According to Marian Tupy, central Europe analyst at the libertarian Cato Institute, the story is a little more intricate. He thinks it is possible that the prime minister himself leaked a tape of a private meeting with Socialist parliament members in which Gyurscany said, among other things, “No European country has been as boneheaded as we have. … Plainly, we lied throughout the last year and a half, two years.”

Tupy said the lies had to do with the health of the economy, the size of the government deficit (about 10 percent of gross domestic product) and Hungarian economic growth, which has been slower than the government had claimed.
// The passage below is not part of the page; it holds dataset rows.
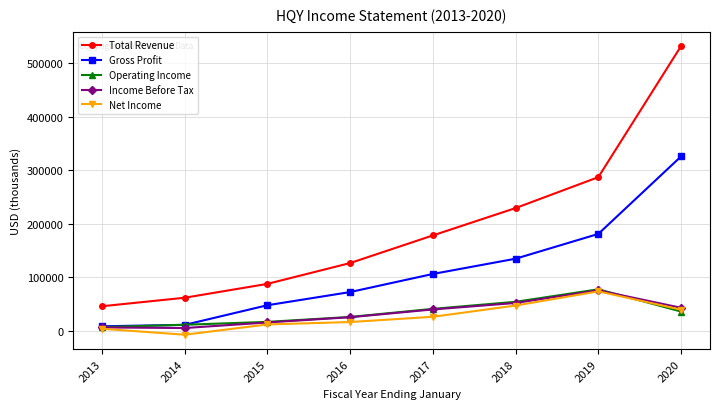

Where is Total Revenue nearest to the value 289050?

2019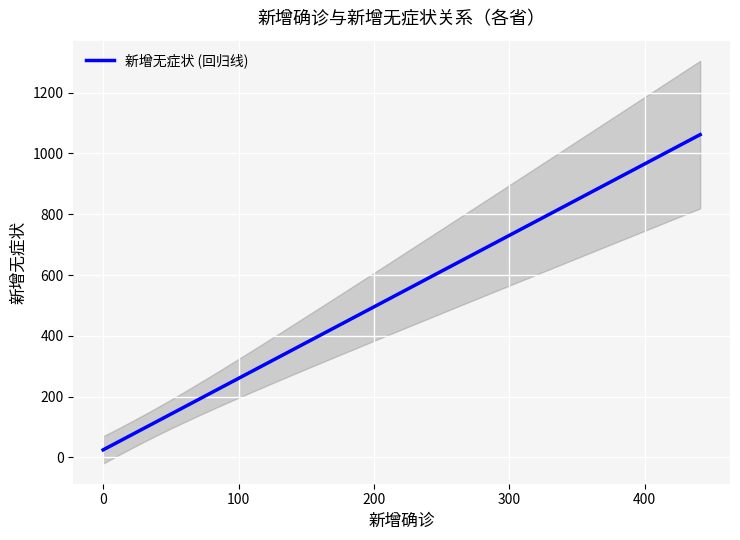

What is the difference between the second highest and second lowest values in the 新增无症状 series?

665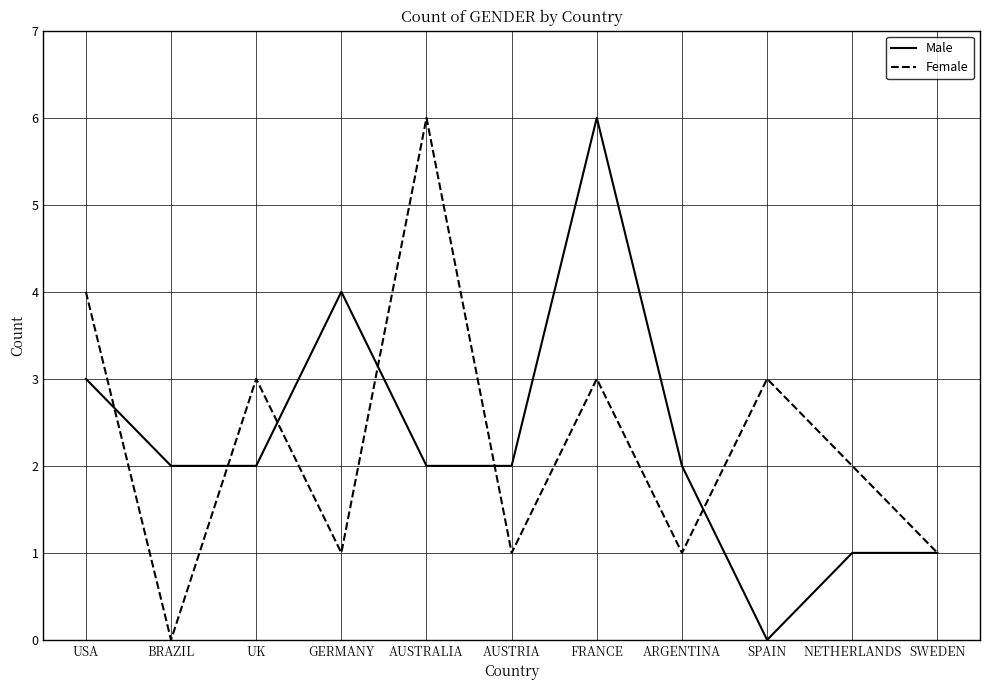

What is the average value of the Female series?

2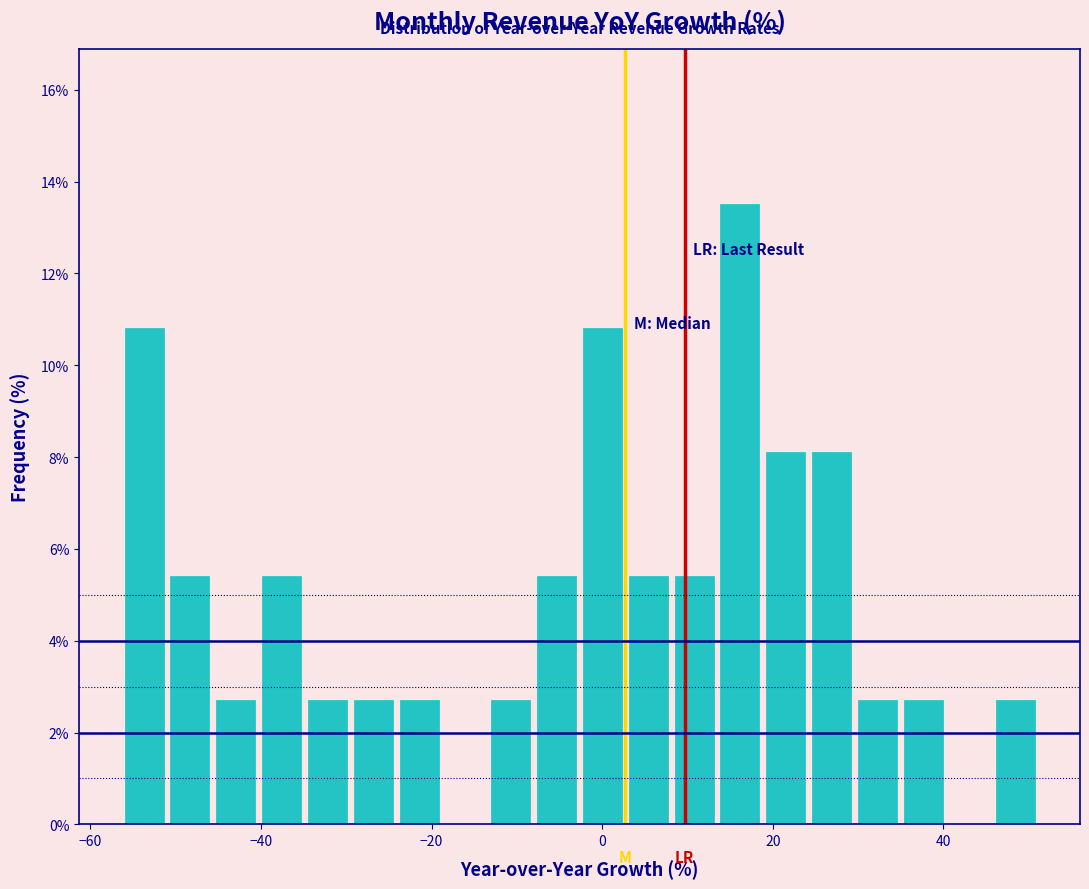

Around what value on the x-axis is the tallest bar? Give the approximate position of its centre, as read against the axis.

16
Why might the prime minister have leaked the tape? Perhaps to create the impression that he is the only one capable, finally, of admitting to unpleasant truths, thus defusing opposition to a reform program he hopes will turn the economy around over time. He is cutting government spending, laying off a few government employees and raising taxes.

He would do better to cut taxes and cut spending, but then he’s a Socialist. He rules in coalition with a liberal — European liberal, meaning pro-free-market, quasi-libertarian — party to prevent the right-wing populist party Fidesz, headed by Victor Orban, from coming to power. In elections in April the Socialists got 43 percent and Fidesz got 42 percent. Most of those demonstrating last week were Fidesz supporters who believe if the government hadn’t lied earlier about how poorly the economy was doing, their party would have won.

All the central European countries who threw off communism after the Berlin Wall fell are having trouble moving toward capitalism. The socialists in Hungary have tried to help it along with government spending, but as Margaret Thatcher used to put it, they have a typical socialist problem: They’ve run out of other people’s money to spend. Now they want to cut spending modestly.

Fidesz’s program, which is socially conservative but not free-market oriented, would probably not be much better and might be worse. Assuming the protests settle down rather than escalate, it will be interesting to see how this fledgling democracy handles these problems.